While Russian environmental activism has traditionally focussed on industrial pollution, in recent years, a crescendo of summer heat waves and warm, often snowless winters have hammered home the reality of a changed climate.

“For Russians, cold winters are part of the national cultural brand,” said Levinson. 

“The warm winters we’ve been having regularly come up in focus groups. A lot of people are very upset by them.”

Polling commissioned by Greenpeace and shared with the Moscow Times showed a mixed picture. 

Even though a majority of Russians support reducing emissions, only 14% identified climate change as the main environmental issue facing the country, with far more concerned about water and air pollution.

Little meaningful action

However, experts stress that Russia’s belated awakening to climate as a political issue cannot be equated with meaningful action.

Under Russia’s 2060 net zero plan published at the start of October, emissions are set to continue rising until at least 2030, an allowance that has been criticized by environmentalists.

Few believe that Russia will deepen these commitments at COP26.

“Russia’s position on climate is still quite a cautious one,” said Irina Pominova, head of the climate and green energy department at the Center for Strategic Research, a think tank linked to the Russian government.

“A lot of progress has been made, but there are unlikely to be any new pledges made at Glasgow other than those already announced.”

Russia’s current plans also assume large increases in carbon absorption by its forests, which have in recent years been devastated by record-breaking, climate change-induced fires that could see Russia’s woodland begin to emit more carbon than it absorbs.

The Moscow Times previously reported scientists’ fears that Russia’s forest carbon absorption statistics may be substantial overestimates, aimed at artificially minimizing the country’s overall environmental impact for political purposes.

In reality, say experts, an emissions policy based on increasing forest absorption would require massive investment in protecting and expanding Russia’s 800 million hectares of forest land, the most of any country. 

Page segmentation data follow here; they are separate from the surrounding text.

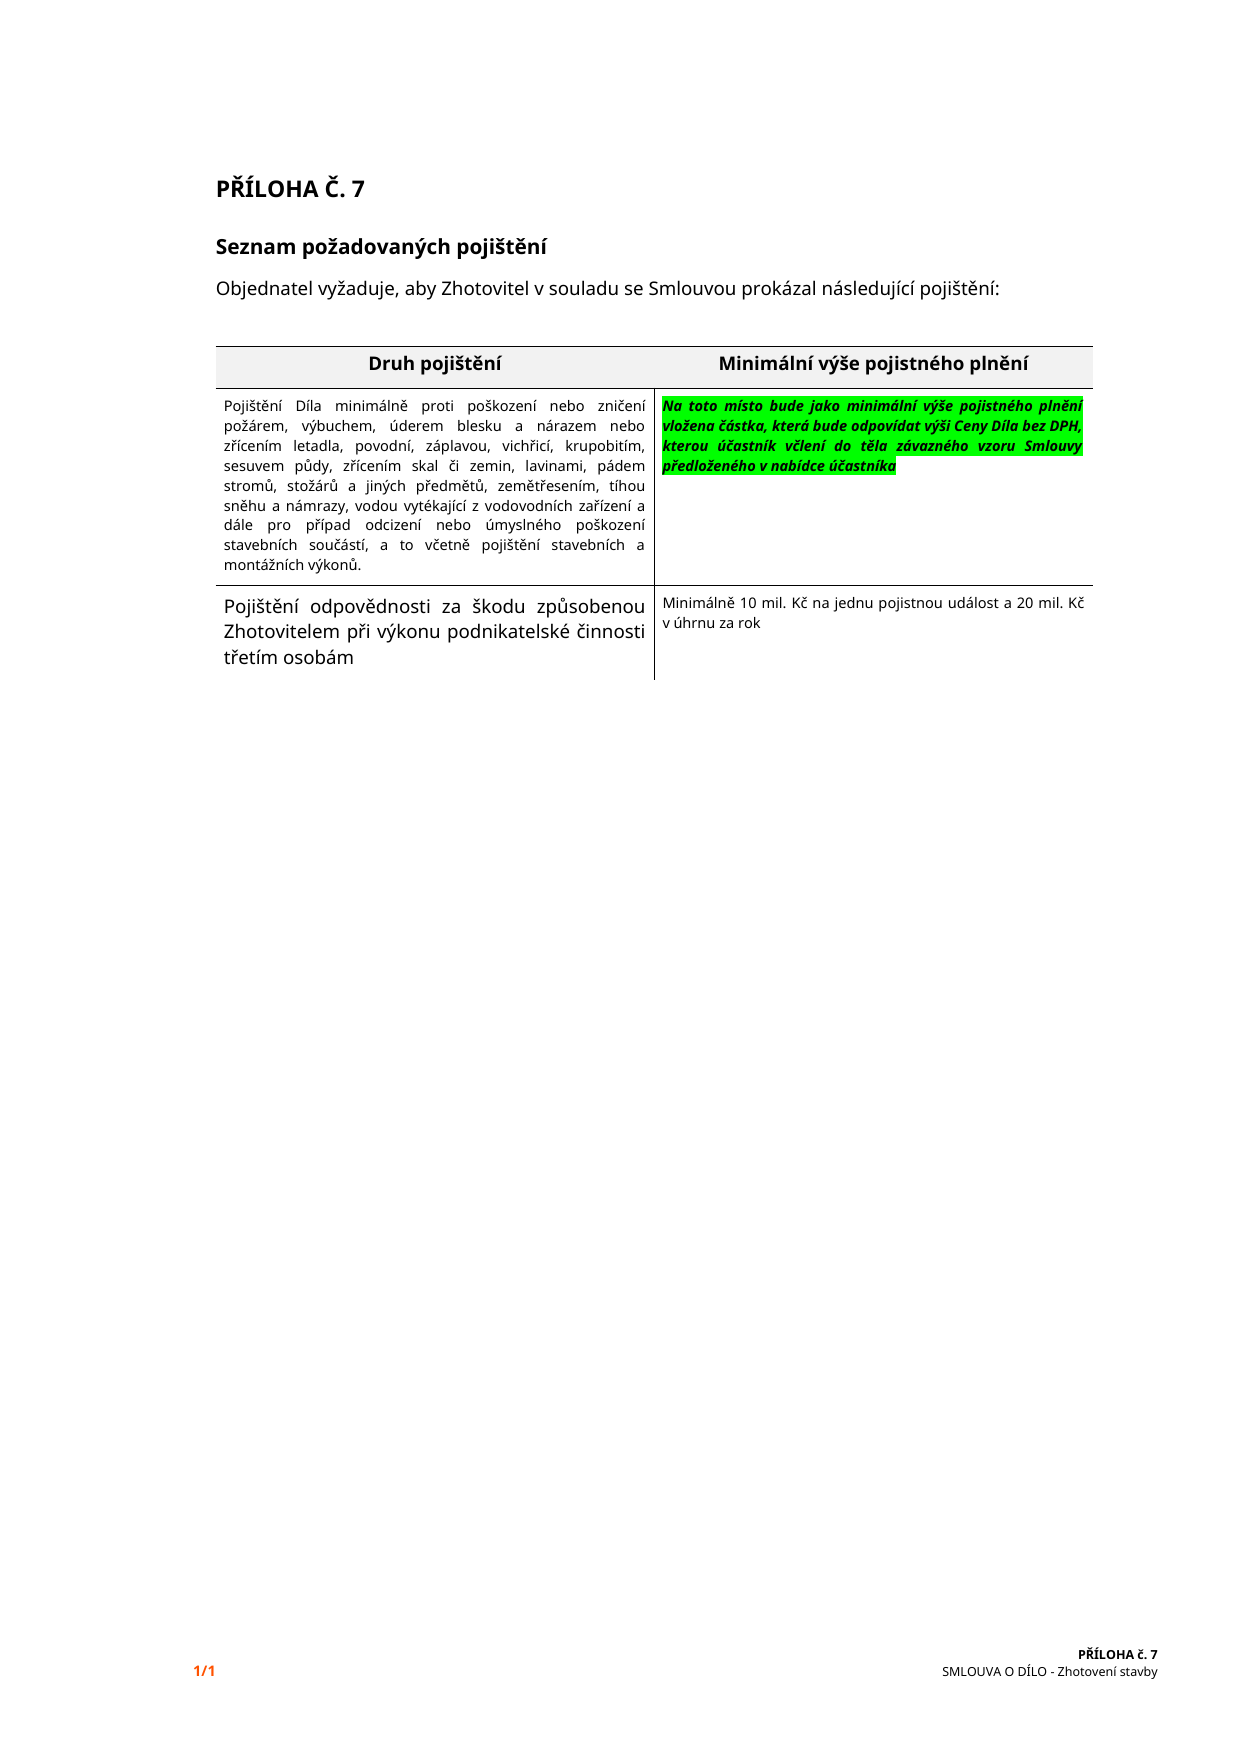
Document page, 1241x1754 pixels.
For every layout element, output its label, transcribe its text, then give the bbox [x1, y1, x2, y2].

table_cell Na toto místo bude jako minimální výše pojistného plnění vložena částka, která bude odpovídat výši Ceny Díla bez DPH, kterou účastník včlení do těla závazného vzoru Smlouvy předloženého v nabídce účastníka [655, 389, 1093, 585]
text Objednatel vyžaduje, aby Zhotovitel v souladu se Smlouvou prokázal následující pojištění: [216, 276, 1093, 301]
text Seznam požadovaných pojištění [216, 232, 1093, 260]
table_cell Minimálně 10 mil. Kč na jednu pojistnou událost a 20 mil. Kč v úhrnu za rok [655, 586, 1093, 680]
table_cell Pojištění odpovědnosti za škodu způsobenou Zhotovitelem při výkonu podnikatelské činnosti třetím osobám [216, 586, 654, 680]
table_cell Pojištění Díla minimálně proti poškození nebo zničení požárem, výbuchem, úderem blesku a nárazem nebo zřícením letadla, povodní, záplavou, vichřicí, krupobitím, sesuvem půdy, zřícením skal či zemin, lavinami, pádem stromů, stožárů a jiných předmětů, zemětřesením, tíhou sněhu a námrazy, vodou vytékající z vodovodních zařízení a dále pro případ odcizení nebo úmyslného poškození stavebních součástí, a to včetně pojištění stavebních a montážních výkonů. [216, 389, 654, 585]
text Příloha č. 7 [216, 172, 1093, 204]
table_header Druh pojištění [216, 347, 654, 388]
table_header Minimální výše pojistného plnění [654, 347, 1093, 388]
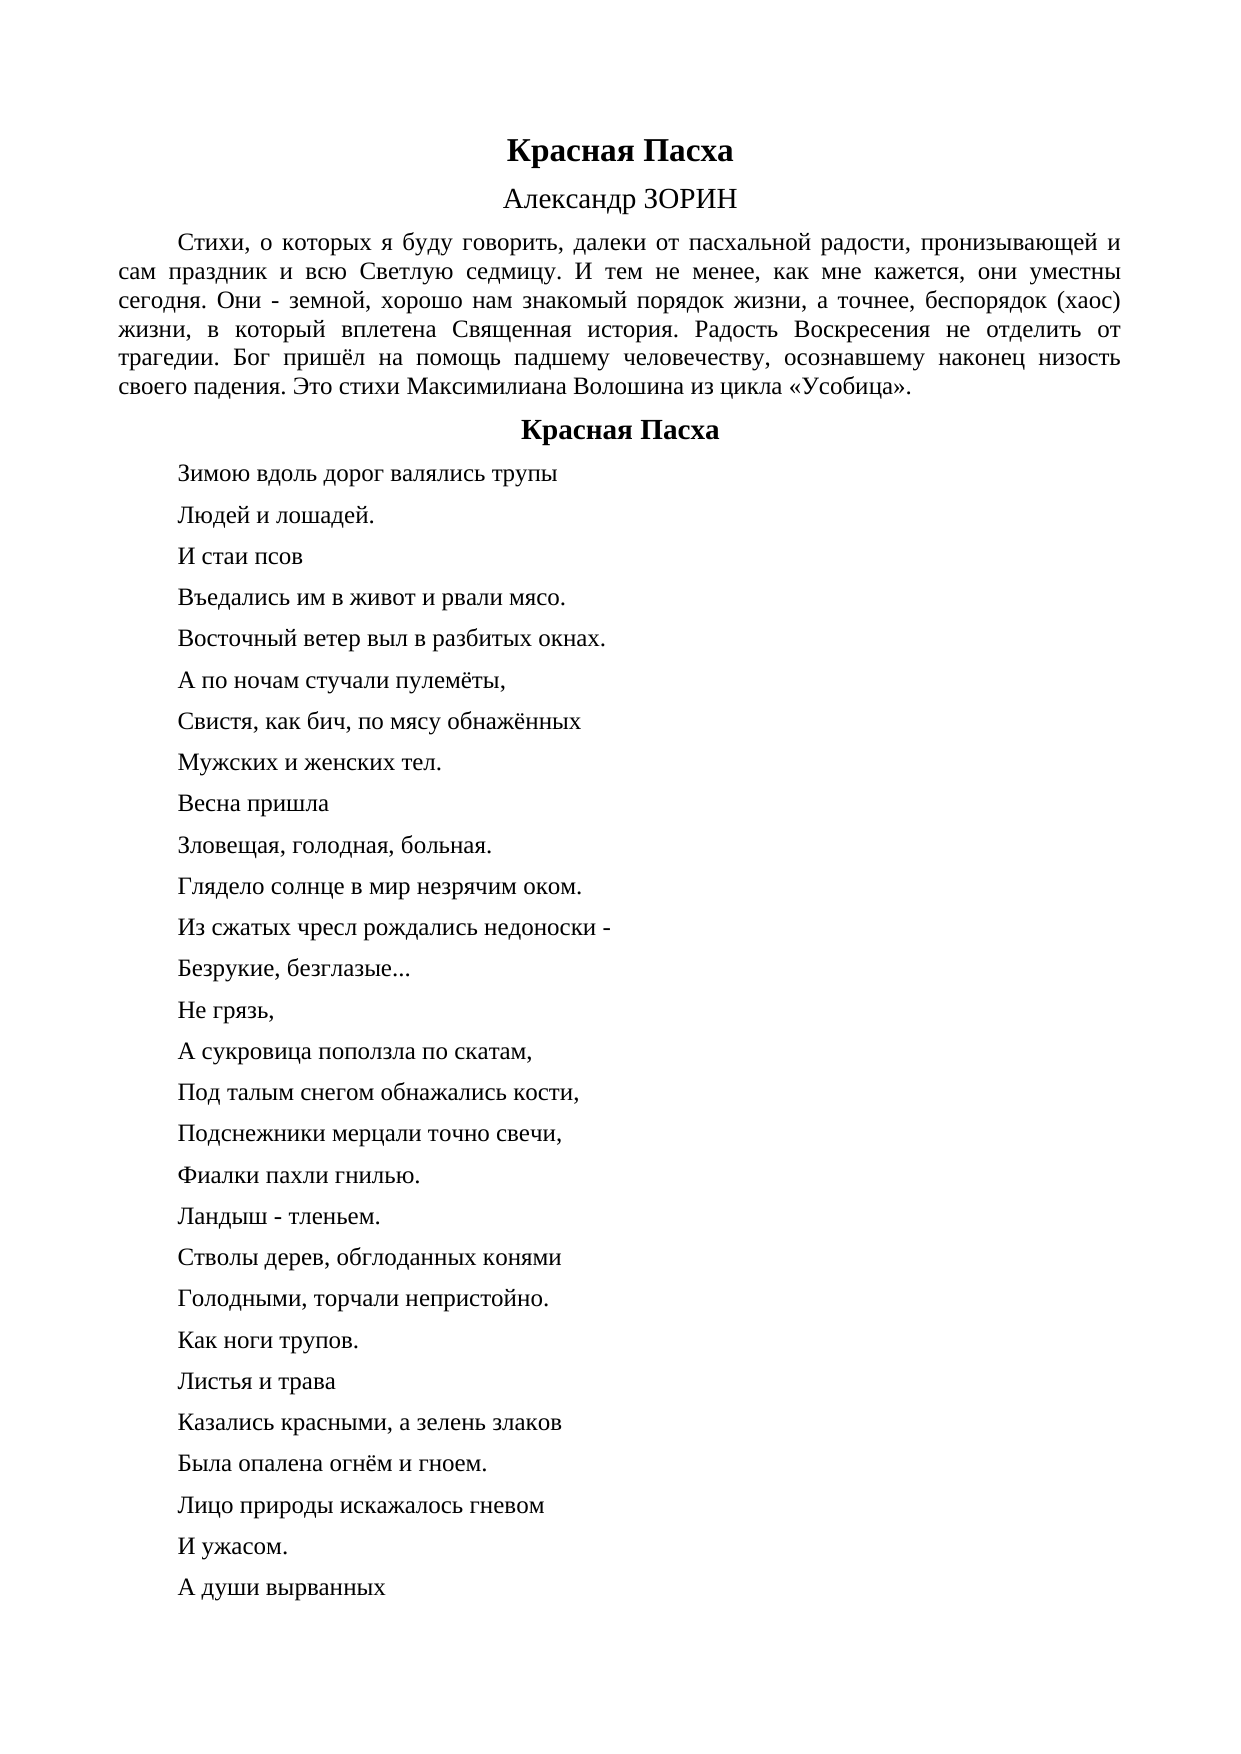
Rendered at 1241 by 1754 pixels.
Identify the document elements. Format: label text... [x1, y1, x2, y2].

text Из сжатых чресл рождались недоноски - [118, 912, 1122, 941]
text Александр ЗОРИН [118, 181, 1122, 215]
text Листья и трава [118, 1366, 1122, 1395]
text Под талым снегом обнажались кости, [118, 1077, 1122, 1106]
text Фиалки пахли гнилью. [118, 1160, 1122, 1188]
text А по ночам стучали пулемёты, [118, 665, 1122, 693]
text Как ноги трупов. [118, 1325, 1122, 1353]
text И стаи псов [118, 541, 1122, 570]
text Весна пришла [118, 788, 1122, 817]
text Красная Пасха [118, 412, 1122, 446]
text Въедались им в живот и рвали мясо. [118, 582, 1122, 611]
text Красная Пасха [118, 131, 1122, 169]
text Стихи, о которых я буду говорить, далеки от пасхальной радости, пронизывающей и сам праздник и всю Cветлую седмицу. И тем не менее, как мне кажется, они уместны сегодня. Они - земной, хорошо нам знакомый порядок жизни, а точнее, беспорядок (хаос) жизни, в который вплетена Священная история. Радость Воскресения не отделить от трагедии. Бог пришёл на помощь падшему человечеству, осознавшему наконец низость своего падения. Это стихи Максимилиана Волошина из цикла «Усобица». [118, 227, 1122, 400]
text Не грязь, [118, 995, 1122, 1023]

At present, such investment is largely absent. 

“As a nation, we’re still in the bargaining stage of accepting climate change,” said Greenpeace’s Yablokov. 

The chances of meaningful climate action from Russian business is still more remote, he added. 

Although a string of Russian commodities giants have been keen to exhibit their green credentials, supporting projects like renewable electricity for Norilsk, itself already one of the world’s most polluted cities, Yablokov said these projects amount to little more than PR-oriented “greenwashing,” rather than a wholesale reimagining of carbon-heavy business models.

For many Russian environmentalists, this reluctance to grapple with the realities of decarbonizing the largest country in the world means the political progress of recent months will not necessarily bear fruit in terms of climate policy.

“A genuine net zero for Russia is possible, but it’s fantastically difficult,” said the WWF’s Kokorin.

“At this point, it really remains a dream.”